## READING PASSAGE
Gatekeepers, for example, control the information flow from one family
member to another. Purse holders control the flow of money from within
the household. If a child expresses desire for a particular product to
his or her mother but the mother (gatekeeper) never tells the father
(purse holder), the child may not get the product. These decision-making
roles can also change from one family type to another; therefore,
understanding different family types is helpful.
Over the past several years, family types have drastically changed
from "nuclear families" to much more diverse family types.
These types include "fragmented" families that have a single
parent; "blended" families that include step-parents and
step-siblings; extended families that include extended family members
(aunts, uncles, cousins) also living in the same household; and
"intact" families that consist of two parents and one or more
children (Tinson, Nancarrow, Brace, 2008). Depending on the family type,
each individual family member may have more influence (in the case of
fragmented families) or less influence (in the case of extended
families) the number of people weighing in on a particular decision.
The evolution of family decision making over time has been well
researched. As women are spending more time outside the household and in
the workplace, there has been a shift in who makes the purchase
decisions in the household. Women have much more influence than they did
in the past, specifically in areas that used to be male-dominated like
the search for information, evaluation of alternatives, and final
decision making. Furthermore, men are gaining influence within areas
that used to be considered female-dominated, like childcare and grocery
selection (Belch and Willis, 2001). Therefore, purchasing a booster
seat, which may have traditionally been considered a female-dominated
choice, may be more likely to be done by the man of the family.
While a woman's role in family decision making may have
increased, so has the children's. Research shows several reasons
for children's increased input when it comes to family decision
making. First, parents are having fewer children, giving each child more
influence. Second, the increase in single-parent families has resulted
in children doing their own shopping. Third, more and more mothers are
working outside the home, providing the family with more income to spend
on their children. Finally, with working families' hectic
lifestyles, children are forced to become more self-reliant (Caruana and
Vassallo, 2003).
How can an organization or business use children as an influence
within a family's decision-making process? Research shows that
children have a greater impact when they are better informed and have
more experience with consumer purchasing (Gram, 2007). This finding was
also supported in a study done in the South Pacific. This study showed
that one way children try to influence their parents' purchasing
decisions is rational persuasion. They use information they have
encountered as "real data" to support their request for a
product or service (Wimalasiri, 2004). Therefore, organizations or
movements interested in increasing booster-seat and seatbelt awareness
may find it helpful to provide children with necessary information to
take home and share with the rest of their family.

## WHAT THE TASK ASKS
Please retype the stretch of the family decision-making passage from "How can an organization" through "of their family.". The listing that comes next has no connection to the family decision-making passage.

## DATASET EXCERPT
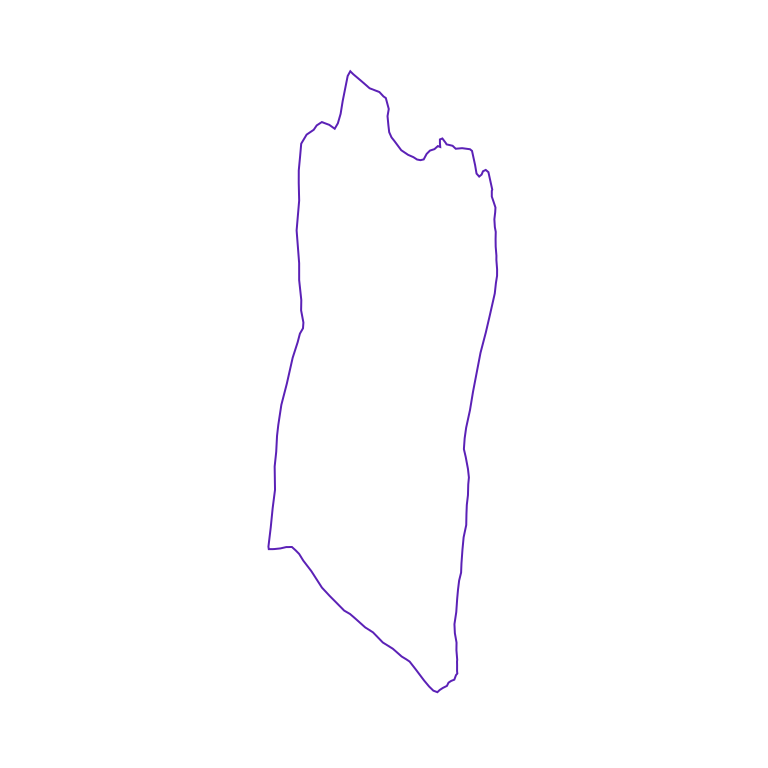 Arjeplog, Norrbotten, Sweden (Equal Earth projection), rotated 257°
{"feature_id": "70781695B22534233820232", "entity_name": "Arjeplog", "entity_type": "district", "adm_level": 2, "iso_a3": "SWE", "parent_name": "Sweden", "parent_adm1": "Norrbotten", "projection": "equal_earth", "projection_center": [17.292, 66.388], "detail": "fine", "context": "isolated", "style": "outline", "palette": "violet", "viewbox_px": 768, "rotation_deg": 257, "n_neighbors": 0, "source": "geoboundaries", "source_scale": "gbopen_adm2", "svg_char_len": 2081}
<svg xmlns="http://www.w3.org/2000/svg" viewBox="0 0 768 768"><g transform="rotate(257 384 384)"><path d="M696.3,421.5L692.3,417.9L669.0,407.4L657.0,402.5L648.4,397.7L643.8,393.4L648.8,389.0L653.2,382.3L651.1,376.6L647.5,372.7L644.4,364.7L636.8,357.4L624.8,353.5L611.3,349.0L599.3,346.2L581.8,342.6L553.3,333.4L520.8,328.5L504.3,324.7L484.4,322.3L474.4,319.8L462.0,319.3L456.5,317.6L452.0,313.4L444.0,309.2L430.1,300.9L406.2,289.4L386.8,279.3L367.9,271.8L357.5,268.1L342.1,263.7L328.2,258.9L305.4,254.0L288.1,247.6L269.8,241.4L251.5,234.8L249.0,234.6L247.9,239.6L247.1,246.1L247.1,252.0L245.9,257.6L241.9,260.4L237.5,263.1L230.1,265.6L218.0,271.1L199.6,277.7L189.7,283.4L178.4,290.4L172.2,294.2L167.5,299.2L161.6,303.5L151.1,310.9L144.5,317.4L132.4,324.7L124.0,333.1L114.5,339.9L110.7,343.8L107.8,346.5L98.6,350.8L86.2,356.3L79.1,359.9L74.1,363.1L71.7,366.7L73.3,369.4L74.6,372.9L75.7,377.4L78.5,379.7L79.6,382.7L80.1,386.0L84.2,388.7L85.4,390.3L87.8,390.6L93.7,392.0L97.1,392.7L98.9,393.3L108.4,394.7L115.7,396.5L125.3,397.0L134.1,398.6L145.5,403.1L158.3,407.0L167.1,409.9L175.6,413.0L182.9,416.7L191.7,419.1L205.0,423.2L216.7,427.1L228.1,432.4L238.8,435.1L247.6,437.5L256.8,440.8L267.2,443.5L273.8,445.7L282.3,446.7L294.5,447.2L302.6,447.2L313.0,450.4L322.9,454.2L339.2,461.9L356.2,468.9L392.8,485.1L411.3,494.8L427.2,502.6L447.3,512.3L457.3,515.8L464.0,518.5L470.3,520.0L479.6,521.4L483.7,522.4L492.6,523.7L500.0,525.3L507.1,527.1L511.9,527.3L519.7,528.6L526.4,531.0L530.9,532.3L536.5,531.8L542.4,531.2L548.0,532.5L549.0,533.2L566.9,533.4L569.7,531.3L569.0,528.3L566.1,526.2L564.7,523.4L568.2,521.5L576.7,522.0L591.3,522.2L593.4,520.6L596.2,513.2L597.1,506.8L600.7,504.4L603.4,498.9L605.2,498.3L610.1,496.1L609.7,493.5L606.2,492.7L602.3,492.1L603.7,490.0L601.5,486.0L601.1,481.3L598.6,477.3L593.9,473.2L593.9,469.9L595.3,466.7L598.4,463.7L601.9,459.0L607.9,453.4L618.4,448.8L622.6,446.8L628.2,445.7L635.3,446.5L644.2,447.7L650.9,450.5L662.2,450.1L664.3,448.2L669.5,445.2L675.4,436.5L684.1,430.2L692.8,423.7L696.3,421.5Z" fill="none" stroke="#5b21b6" stroke-width="2"/></g></svg>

## THE ANSWER
How can an organization or business use children as an influence
within a family's decision-making process? Research shows that
children have a greater impact when they are better informed and have
more experience with consumer purchasing (Gram, 2007). This finding was
also supported in a study done in the South Pacific. This study showed
that one way children try to influence their parents' purchasing
decisions is rational persuasion. They use information they have
encountered as "real data" to support their request for a
product or service (Wimalasiri, 2004). Therefore, organizations or
movements interested in increasing booster-seat and seatbelt awareness
may find it helpful to provide children with necessary information to
take home and share with the rest of their family.